Now for an actual update

Jul 05, 2005 21:55

I thing I'm updating in part b/c my brother and his friends want to use the computer and I feel like being bitchy. Horrendous, I know, but they've been on the computer since I got home from work, and it's well, rather annoying seeing that I'm paying for the cable access and it is my computer (well, techincally Becca's, but shhh don't tell). Who knows. I can be so mean sometimes.

But I also do want to update and have just been tooooooo lazy to do so for the past few weeks.

Hmmmm... what's new?

Nada.

I know, I am such a exciting person. Just been working, watching movies, reading books, and sleeping. I've been the typical horrible friend and haven't called anyone or called anyone back. It really is hard w/o my cell phone, especially since our house phone doesn't have long-distance... AND we're about to get rid of our house phone. So, yeah, for all the times I've wanted to be disconnected from the phone-- this is going a bit overboard. And, our answering machine is the basement in Jesse's room, so I either a.) forget to check my messages b/c it's in the basement and since I can't see it, I don't think about it or b.) he's in there, most likely sleeping. So hmmmm. Oh well.

I love that I just spent a paragraph talking about the phone. I must really be bored. My shoulders have been hurting a lot lately and then I swam the pond today and they kill right now. Ohhhh dear Jessalyn or Kyle... backrub please ;).

I've been reading old journal entries from when I started lj last spring and it's really interesting and funny to go back and read them. Weird the differences in what was important and what I was thinking about.

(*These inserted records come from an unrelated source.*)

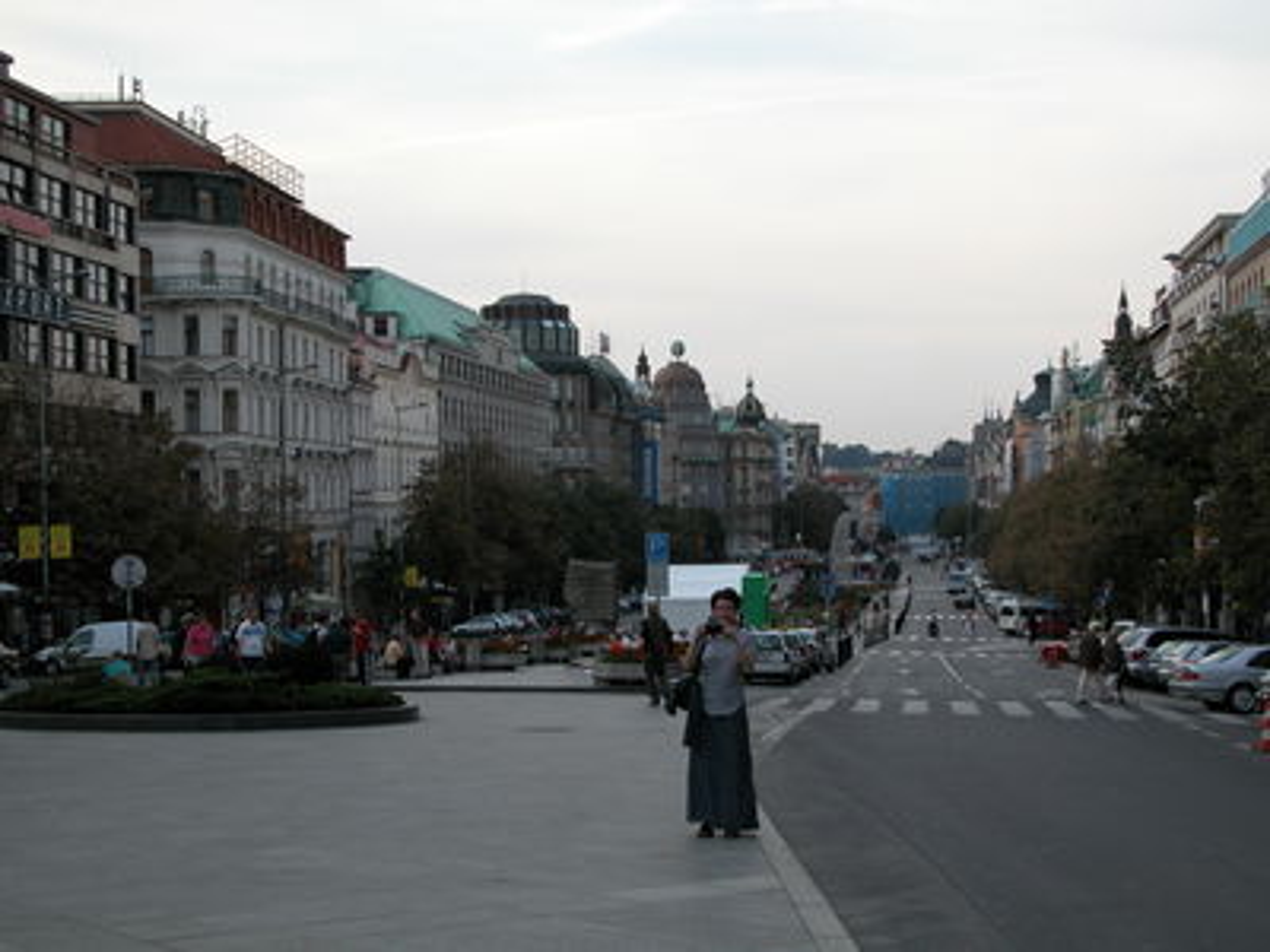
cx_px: 635
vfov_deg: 25.2
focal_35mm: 58
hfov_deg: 33.2
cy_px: 476
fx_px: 2128
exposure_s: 1/200
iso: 100
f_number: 5
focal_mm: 14.7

Last spring was hard in a completely different way than this spring was hard. Who knows, it'll probably be really interesting to read next summer when I'm back from abroad and writing about how much I want to be back in Thailand.

That's another crazy thought----- study abroad is SOOOOOOOO soon. But at the same time, it feels so far away. There is so much that I have to do to get ready. So much mother fucking shit I have to buy (it really is unbelievable and hard to imagine unless you have the Thailand packing list in front of you. [Let's just say, it's seven pages long] [of specific stuff and kinds of stuff we have to have] [in addition to all that other stuff]). But I don't really want to buy any of it yet b/c I don't have the money. But if I wait too long it'll be BAD panic stress that I don't need. Part of me thinks that I'm putting it off b/c I'm terrified that I'm going. Plus, I'm really an insane lazy ass this summer. It's actually suprising me how little motivation I have to do ANYTHING! Seriously. It's hard to make myself do more than go to work, work-out (which is hard sometimes) and sit on my ass.

I think part of that has to deal w/how much shit I had to do spring quarter. It was the most overwhelming, packed time ever-- emotionally and with all the shit I had to do for the hearing. I had to be so damn motivated to do all of that and my school work and I think, even though we've been on break for a month now, I'm still exhausted from doing so much. Who knows. It could all just boil down to me being a lazy ass. And I'm a little depressed too, which makes motivation hard.

I don't know! This is waaay too long (which happens after so much time away from lj) and if you've read all of this-- you must be really bored or love me a whole ton.